PREFERRED EMBODIMENT

In a preferred embodiment, the invention is used to track the eyes of a computer user seating in front of an autostereoscopic display. The position of the eyes needs to be tracked continuously, so the computer can adjust the optics of the display or the graphics displayed on the screen, in order to maintain three-dimensional vision while the user moves his head.

Two web cameras are mounted on the screen, both pointing forward toward the user's face, and spaced apart a few centimeters horizontally. The cameras are connected electronically to the computer by serial data connections.

The software on the computer contains geometric data for several three-dimensional models of human heads, accommodating various human head structures, typical to various races, ages and gender.

The software repeatedly captures images from both cameras synchronously, and scans the images to find feature points as explained above. Irrelevant points are eliminated by motion correlation, distance and motion prediction as explained above.

The software tries to fit the three-dimensional points to a geometric head model, while varying the pose of the model to find the best fit, as explained above. At first the points are fitted to each head model in sequence, and later only to the head model which yields the best fit.

From the head pose the software deduces the eye positions, which are assumed to have known positions on each head model.
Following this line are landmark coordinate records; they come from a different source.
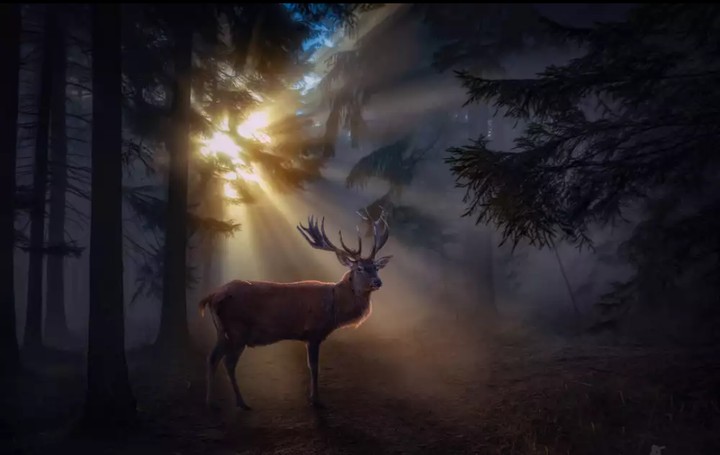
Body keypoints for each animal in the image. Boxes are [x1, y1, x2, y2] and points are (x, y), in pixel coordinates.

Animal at [199, 210, 392, 410]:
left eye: (376, 267)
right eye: (360, 268)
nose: (378, 282)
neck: (334, 306)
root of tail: (212, 296)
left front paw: (311, 397)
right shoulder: (313, 332)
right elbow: (314, 367)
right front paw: (316, 400)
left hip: (222, 331)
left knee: (212, 358)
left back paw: (210, 402)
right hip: (238, 330)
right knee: (228, 362)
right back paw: (241, 402)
The computer adjusts the stereoscopic display according to the three-dimensional coordinates of each eye.

Claims

1. Tracking physical 3-dimensional objects, using range imaging of feature points of said tracked object, and fitting these feature points to a geometrical 3-dimensional model to deduce the spatial position of said tracked object.

2. The method of claim 1, where two image sensors are used for the range imaging of feature points by triangulation.

3. The method of claim 1, where motion-based correlation is used to filter noise by ignoring falsely matched pairs of feature points.

4. The method of claim 1, where differences in the distances of feature points is used to filter noise by discriminating between points that are part of tracked object and points that are in the background.

5. The method of claim 1, where motion prediction is used to limit the range of object poses that need to be tested when feature points are iteratively fitted to a geometrical object model.

6. The method of claim 1, where motion prediction is used to limit the area where feature points are searched to the area containing tracked object within each image.

7. The method of claim 1, where motion prediction is used to filter noise by identifying feature points that are not part of tracked object based on their distance.

8. The method of claim 1, where motion prediction is used with motion correlation to filter noise by identifying feature points that are not part of tracked object based on their motion.

9. The method of claim 1, where feature points are iteratively fitted to several different geometrical 3-dimensional object models to find the best fit.

10. The method of claim 1, where the structure of the geometrical 3-dimensional object model is manipulated by numeric parameters, and said parameters are varied iteratively to find the best fit for detected feature points.

11. The method of claim 1, where said geometrical 3-dimensional object model is learned by gradually adapting the structure of geometric model to fit the 3-dimensional feature points detected.

12. The method of claim 1, where the positions of features of said tracked object are inferred from the object pose.

13. The method of claim 1, where the inferred positions of features of said tracked object are used to predict the area of said features in each captured image.

14. The method of claim 1, where the inferred positions of features of said tracked object are used to predict the visual appearance of said features in each captured image.

15. The method of claim 1, used together with known visual tracking methods to determine the positions of features of said tracked object in each captured image.

16. The method of claim 1, where the tracked object is a human head, the spatial position of the eyes is inferred from the position of the head, and where visual tracking is used to determine the position of the pupils and deduce the direction of gaze.

17. The method of claim 1, used together with an autostereoscopic display device to track the head of a computer user, infer the spatial position of the eyes and adapt the stereoscopic display to the position of the eyes to maintain 3-dimensional vision.

18. The method of claim 1, used together with an audio playing device to track the user head, infer the spatial position of the ears and adapt the audio playing to the position of the ears to maintain 3-dimensional sound.

19. The method of claim 1, where a tracked object is used as an input device, and the computer responds to changes in the deduced pose of said tracked object.